(STUDY TEXT begins)
As most people know, Dartmouth College is one of the most selective schools with an acceptance rate of 8.7% as of 2018. Statistically speaking, it is more likely for a school to have no students committing to Dartmouth than to have even one; however, Casady seniors Juliet Moncho (’19) and Whitney Thomas (’19) have bested the odds and will both be attending the Ivy League this coming fall. I got an opportunity to interview them this past week and it was super interesting to hear their insights into the application process for both athletes and more traditional students.
Question: How do you feel about attending Dartmouth with a fellow Casady student?
Whitney: I am so excited to get to go to Dartmouth with Juliet! It’s comforting to know I’ll automatically know a familiar face stepping on campus. She’s also pretty familiar with Dartmouth since she’s been committed since sophomore year, so I’m grateful to have her there while I try to navigate the place for myself. And, of course, it’s cool that I’ll get to cheer for a fellow former Cyclone during the soccer games.
Juliet: I’m super excited to be attending Dartmouth with Whitney. She’s someone that I’ve had a strong connection with over the last four years, and as the next for years approach, I’m sure that connection will continue to strengthen. It will be nice having someone to share the long plane rides with and to come back home with. The fact that we’re both going from Casady to Dartmouth is amazing and I can’t wait to share the journey.
Q: What was it about Dartmouth that got your attention?
Juliet: Dartmouth got my attention because it was simply different than any other college I had visited. I never planned on going there, and it wasn’t until I had visited the campus that I actually became interested. When I was searching for where to spend my next 4 years, I knew that I wanted a school that had a strong academic program and an equally strong Division 1 athletic program – Dartmouth fit that mold for me perfectly. I loved the campus, people, and everything about it.
Whitney: The students were the first thing I noticed when I toured. They seemed to have an appreciation for their education outside of grades and competition, but actually wanted to pursue their passion, and just learn to learn. While it is a rigorous school, the student body itself really gave me the impression that people there knew there was more to life than just grades, and really valued having fun and cultivating relationships, as well. Also, its location is stunning, and the campus if very nature-centered, which was a huge draw for me, as well.
(STUDY TEXT ends)
-- TASKS TO COMPLETE --
A - For each statement below, say whether the Dartmouth interview supports it, answering yes or no and quoting the deciding words: (i) Juliet had been committed to Dartmouth since her sophomore year; (ii) Juliet had always planned on going to Dartmouth; (iii) the first thing Whitney noticed on her tour was the campus location.
B - Reproduce the stretch of the Dartmouth interview from "As most people" through "fellow Casady student?".
(INFORMATION PROVIDED begins)
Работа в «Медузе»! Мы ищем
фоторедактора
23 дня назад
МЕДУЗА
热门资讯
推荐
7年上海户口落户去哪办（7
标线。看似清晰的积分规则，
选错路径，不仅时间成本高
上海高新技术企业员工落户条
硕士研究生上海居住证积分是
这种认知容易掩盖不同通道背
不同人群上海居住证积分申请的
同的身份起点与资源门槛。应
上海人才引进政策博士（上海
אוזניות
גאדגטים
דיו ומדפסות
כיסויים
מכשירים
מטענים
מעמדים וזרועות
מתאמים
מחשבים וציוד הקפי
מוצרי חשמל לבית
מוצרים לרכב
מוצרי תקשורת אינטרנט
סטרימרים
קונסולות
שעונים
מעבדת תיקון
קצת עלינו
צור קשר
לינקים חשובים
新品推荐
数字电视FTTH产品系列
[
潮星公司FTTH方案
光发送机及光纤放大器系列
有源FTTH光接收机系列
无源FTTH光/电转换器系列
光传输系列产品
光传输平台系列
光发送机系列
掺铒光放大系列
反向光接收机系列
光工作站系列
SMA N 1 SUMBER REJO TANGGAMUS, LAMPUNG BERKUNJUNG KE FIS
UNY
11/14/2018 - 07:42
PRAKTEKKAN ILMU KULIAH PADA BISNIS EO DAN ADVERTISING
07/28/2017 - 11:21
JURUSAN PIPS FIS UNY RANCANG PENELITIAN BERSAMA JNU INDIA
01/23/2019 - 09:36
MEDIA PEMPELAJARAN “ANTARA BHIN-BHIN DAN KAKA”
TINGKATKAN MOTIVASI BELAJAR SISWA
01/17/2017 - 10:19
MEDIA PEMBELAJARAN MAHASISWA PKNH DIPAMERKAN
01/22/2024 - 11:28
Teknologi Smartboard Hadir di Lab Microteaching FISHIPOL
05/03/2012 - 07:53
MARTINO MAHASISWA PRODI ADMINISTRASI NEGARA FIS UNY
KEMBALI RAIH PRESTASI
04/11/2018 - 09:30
(INFORMATION PROVIDED ends)
-- RESPONSES TO THE TASKS --
A -
(i) Yes: "she’s been committed since sophomore year"
(ii) No: "I never planned on going there"
(iii) No: "The students were the first thing I noticed when I toured."

B -
As most people know, Dartmouth College is one of the most selective schools with an acceptance rate of 8.7% as of 2018. Statistically speaking, it is more likely for a school to have no students committing to Dartmouth than to have even one; however, Casady seniors Juliet Moncho (’19) and Whitney Thomas (’19) have bested the odds and will both be attending the Ivy League this coming fall. I got an opportunity to interview them this past week and it was super interesting to hear their insights into the application process for both athletes and more traditional students.
Question: How do you feel about attending Dartmouth with a fellow Casady student?